*WHAT TO WORK ON:*
Copy every line of the entries below exactly, character for character, leaving out the pictures.

*EXERCISE MATERIALS:*

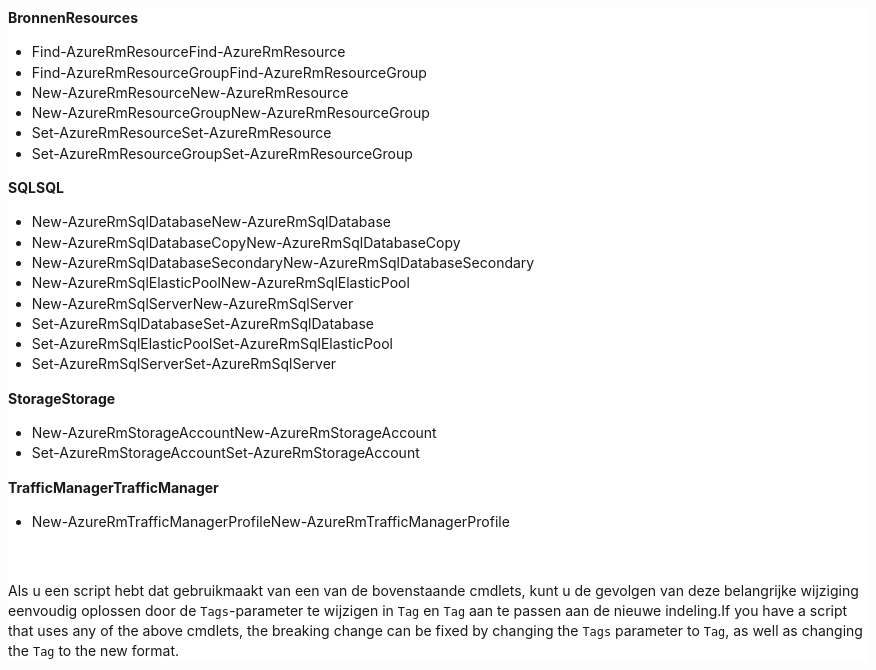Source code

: <span data-ttu-id="78581-204">**Bronnen**</span><span class="sxs-lookup"><span data-stu-id="78581-204">**Resources**</span></span>
- <span data-ttu-id="78581-205">Find-AzureRmResource</span><span class="sxs-lookup"><span data-stu-id="78581-205">Find-AzureRmResource</span></span>
- <span data-ttu-id="78581-206">Find-AzureRmResourceGroup</span><span class="sxs-lookup"><span data-stu-id="78581-206">Find-AzureRmResourceGroup</span></span>
- <span data-ttu-id="78581-207">New-AzureRmResource</span><span class="sxs-lookup"><span data-stu-id="78581-207">New-AzureRmResource</span></span>
- <span data-ttu-id="78581-208">New-AzureRmResourceGroup</span><span class="sxs-lookup"><span data-stu-id="78581-208">New-AzureRmResourceGroup</span></span>
- <span data-ttu-id="78581-209">Set-AzureRmResource</span><span class="sxs-lookup"><span data-stu-id="78581-209">Set-AzureRmResource</span></span>
- <span data-ttu-id="78581-210">Set-AzureRmResourceGroup</span><span class="sxs-lookup"><span data-stu-id="78581-210">Set-AzureRmResourceGroup</span></span>

<span data-ttu-id="78581-211">**SQL**</span><span class="sxs-lookup"><span data-stu-id="78581-211">**SQL**</span></span>
- <span data-ttu-id="78581-212">New-AzureRmSqlDatabase</span><span class="sxs-lookup"><span data-stu-id="78581-212">New-AzureRmSqlDatabase</span></span>
- <span data-ttu-id="78581-213">New-AzureRmSqlDatabaseCopy</span><span class="sxs-lookup"><span data-stu-id="78581-213">New-AzureRmSqlDatabaseCopy</span></span>
- <span data-ttu-id="78581-214">New-AzureRmSqlDatabaseSecondary</span><span class="sxs-lookup"><span data-stu-id="78581-214">New-AzureRmSqlDatabaseSecondary</span></span>
- <span data-ttu-id="78581-215">New-AzureRmSqlElasticPool</span><span class="sxs-lookup"><span data-stu-id="78581-215">New-AzureRmSqlElasticPool</span></span>
- <span data-ttu-id="78581-216">New-AzureRmSqlServer</span><span class="sxs-lookup"><span data-stu-id="78581-216">New-AzureRmSqlServer</span></span>
- <span data-ttu-id="78581-217">Set-AzureRmSqlDatabase</span><span class="sxs-lookup"><span data-stu-id="78581-217">Set-AzureRmSqlDatabase</span></span>
- <span data-ttu-id="78581-218">Set-AzureRmSqlElasticPool</span><span class="sxs-lookup"><span data-stu-id="78581-218">Set-AzureRmSqlElasticPool</span></span>
- <span data-ttu-id="78581-219">Set-AzureRmSqlServer</span><span class="sxs-lookup"><span data-stu-id="78581-219">Set-AzureRmSqlServer</span></span>

<span data-ttu-id="78581-220">**Storage**</span><span class="sxs-lookup"><span data-stu-id="78581-220">**Storage**</span></span>
- <span data-ttu-id="78581-221">New-AzureRmStorageAccount</span><span class="sxs-lookup"><span data-stu-id="78581-221">New-AzureRmStorageAccount</span></span>
- <span data-ttu-id="78581-222">Set-AzureRmStorageAccount</span><span class="sxs-lookup"><span data-stu-id="78581-222">Set-AzureRmStorageAccount</span></span>

<span data-ttu-id="78581-223">**TrafficManager**</span><span class="sxs-lookup"><span data-stu-id="78581-223">**TrafficManager**</span></span>
- <span data-ttu-id="78581-224">New-AzureRmTrafficManagerProfile</span><span class="sxs-lookup"><span data-stu-id="78581-224">New-AzureRmTrafficManagerProfile</span></span>

<br>

<span data-ttu-id="78581-225">Als u een script hebt dat gebruikmaakt van een van de bovenstaande cmdlets, kunt u de gevolgen van deze belangrijke wijziging eenvoudig oplossen door de `Tags`-parameter te wijzigen in `Tag` en `Tag` aan te passen aan de nieuwe indeling.</span><span class="sxs-lookup"><span data-stu-id="78581-225">If you have a script that uses any of the above cmdlets, the breaking change can be fixed by changing the `Tags` parameter to `Tag`, as well as changing the `Tag` to the new format.</span></span>
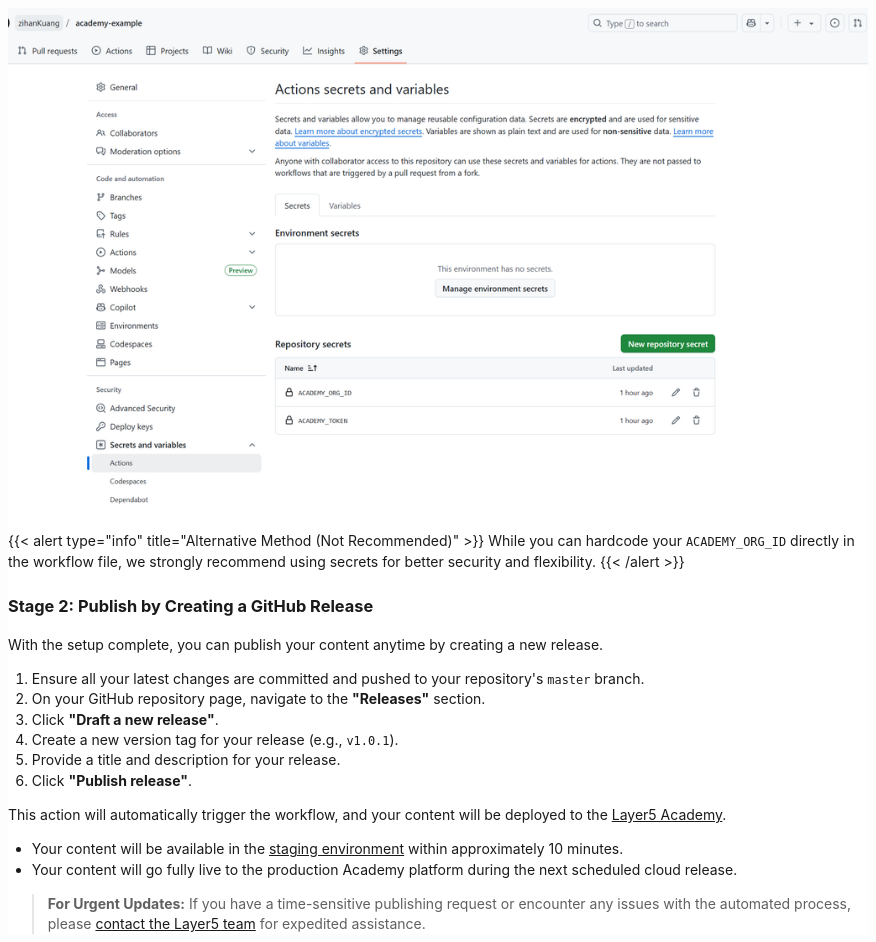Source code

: ![Secrets page showing correct configuration](./images/setting.png)

{{< alert type="info" title="Alternative Method (Not Recommended)" >}}
While you can hardcode your `ACADEMY_ORG_ID` directly in the workflow file, we strongly recommend using secrets for better security and flexibility.
{{< /alert >}}

### Stage 2: Publish by Creating a GitHub Release

With the setup complete, you can publish your content anytime by creating a new release.

1.  Ensure all your latest changes are committed and pushed to your repository's `master` branch.
2.  On your GitHub repository page, navigate to the **"Releases"** section.
3.  Click **"Draft a new release"**.
4.  Create a new version tag for your release (e.g., `v1.0.1`).
5.  Provide a title and description for your release.
6.  Click **"Publish release"**.

This action will automatically trigger the workflow, and your content will be deployed to the [Layer5 Academy](https://cloud.layer5.io/academy).

- Your content will be available in the [staging environment](https://staging-cloud.layer5.io/) within approximately 10 minutes.
- Your content will go fully live to the production Academy platform during the next scheduled cloud release.

> **For Urgent Updates:** If you have a time-sensitive publishing request or encounter any issues with the automated process, please [contact the Layer5 team](https://layer5.io/company/contact) for expedited assistance.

*PROBLEM SOLUTION:*
Source code

: <span data-ttu-id="78581-204">**Bronnen**</span><span class="sxs-lookup"><span data-stu-id="78581-204">**Resources**</span></span>
- <span data-ttu-id="78581-205">Find-AzureRmResource</span><span class="sxs-lookup"><span data-stu-id="78581-205">Find-AzureRmResource</span></span>
- <span data-ttu-id="78581-206">Find-AzureRmResourceGroup</span><span class="sxs-lookup"><span data-stu-id="78581-206">Find-AzureRmResourceGroup</span></span>
- <span data-ttu-id="78581-207">New-AzureRmResource</span><span class="sxs-lookup"><span data-stu-id="78581-207">New-AzureRmResource</span></span>
- <span data-ttu-id="78581-208">New-AzureRmResourceGroup</span><span class="sxs-lookup"><span data-stu-id="78581-208">New-AzureRmResourceGroup</span></span>
- <span data-ttu-id="78581-209">Set-AzureRmResource</span><span class="sxs-lookup"><span data-stu-id="78581-209">Set-AzureRmResource</span></span>
- <span data-ttu-id="78581-210">Set-AzureRmResourceGroup</span><span class="sxs-lookup"><span data-stu-id="78581-210">Set-AzureRmResourceGroup</span></span>

<span data-ttu-id="78581-211">**SQL**</span><span class="sxs-lookup"><span data-stu-id="78581-211">**SQL**</span></span>
- <span data-ttu-id="78581-212">New-AzureRmSqlDatabase</span><span class="sxs-lookup"><span data-stu-id="78581-212">New-AzureRmSqlDatabase</span></span>
- <span data-ttu-id="78581-213">New-AzureRmSqlDatabaseCopy</span><span class="sxs-lookup"><span data-stu-id="78581-213">New-AzureRmSqlDatabaseCopy</span></span>
- <span data-ttu-id="78581-214">New-AzureRmSqlDatabaseSecondary</span><span class="sxs-lookup"><span data-stu-id="78581-214">New-AzureRmSqlDatabaseSecondary</span></span>
- <span data-ttu-id="78581-215">New-AzureRmSqlElasticPool</span><span class="sxs-lookup"><span data-stu-id="78581-215">New-AzureRmSqlElasticPool</span></span>
- <span data-ttu-id="78581-216">New-AzureRmSqlServer</span><span class="sxs-lookup"><span data-stu-id="78581-216">New-AzureRmSqlServer</span></span>
- <span data-ttu-id="78581-217">Set-AzureRmSqlDatabase</span><span class="sxs-lookup"><span data-stu-id="78581-217">Set-AzureRmSqlDatabase</span></span>
- <span data-ttu-id="78581-218">Set-AzureRmSqlElasticPool</span><span class="sxs-lookup"><span data-stu-id="78581-218">Set-AzureRmSqlElasticPool</span></span>
- <span data-ttu-id="78581-219">Set-AzureRmSqlServer</span><span class="sxs-lookup"><span data-stu-id="78581-219">Set-AzureRmSqlServer</span></span>

<span data-ttu-id="78581-220">**Storage**</span><span class="sxs-lookup"><span data-stu-id="78581-220">**Storage**</span></span>
- <span data-ttu-id="78581-221">New-AzureRmStorageAccount</span><span class="sxs-lookup"><span data-stu-id="78581-221">New-AzureRmStorageAccount</span></span>
- <span data-ttu-id="78581-222">Set-AzureRmStorageAccount</span><span class="sxs-lookup"><span data-stu-id="78581-222">Set-AzureRmStorageAccount</span></span>

<span data-ttu-id="78581-223">**TrafficManager**</span><span class="sxs-lookup"><span data-stu-id="78581-223">**TrafficManager**</span></span>
- <span data-ttu-id="78581-224">New-AzureRmTrafficManagerProfile</span><span class="sxs-lookup"><span data-stu-id="78581-224">New-AzureRmTrafficManagerProfile</span></span>

<br>

<span data-ttu-id="78581-225">Als u een script hebt dat gebruikmaakt van een van de bovenstaande cmdlets, kunt u de gevolgen van deze belangrijke wijziging eenvoudig oplossen door de `Tags`-parameter te wijzigen in `Tag` en `Tag` aan te passen aan de nieuwe indeling.</span><span class="sxs-lookup"><span data-stu-id="78581-225">If you have a script that uses any of the above cmdlets, the breaking change can be fixed by changing the `Tags` parameter to `Tag`, as well as changing the `Tag` to the new format.</span></span>
Source code

: ![Secrets page showing correct configuration](./images/setting.png)

{{< alert type="info" title="Alternative Method (Not Recommended)" >}}
While you can hardcode your `ACADEMY_ORG_ID` directly in the workflow file, we strongly recommend using secrets for better security and flexibility.
{{< /alert >}}

### Stage 2: Publish by Creating a GitHub Release

With the setup complete, you can publish your content anytime by creating a new release.

1.  Ensure all your latest changes are committed and pushed to your repository's `master` branch.
2.  On your GitHub repository page, navigate to the **"Releases"** section.
3.  Click **"Draft a new release"**.
4.  Create a new version tag for your release (e.g., `v1.0.1`).
5.  Provide a title and description for your release.
6.  Click **"Publish release"**.

This action will automatically trigger the workflow, and your content will be deployed to the [Layer5 Academy](https://cloud.layer5.io/academy).

- Your content will be available in the [staging environment](https://staging-cloud.layer5.io/) within approximately 10 minutes.
- Your content will go fully live to the production Academy platform during the next scheduled cloud release.

> **For Urgent Updates:** If you have a time-sensitive publishing request or encounter any issues with the automated process, please [contact the Layer5 team](https://layer5.io/company/contact) for expedited assistance.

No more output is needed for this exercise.